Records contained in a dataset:
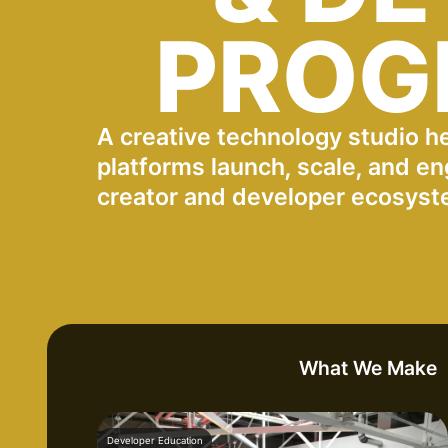
PROG
A creative technology studio h
platforms launch, scale, and en
creator and developer ecosyst
What We Make
Developer Education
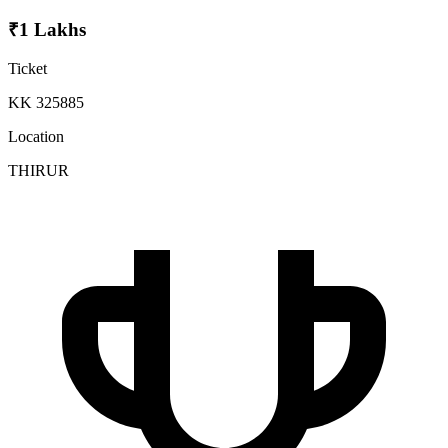
₹1 Lakhs
Ticket
KK 325885
Location
THIRUR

→ DIRECTIVE: With the images left out, set down every entry exactly.

→ ANSWER AREA:
PROG
A creative technology studio h
platforms launch, scale, and en
creator and developer ecosyst
What We Make
Developer Education
₹1 Lakhs
Ticket
KK 325885
Location
THIRUR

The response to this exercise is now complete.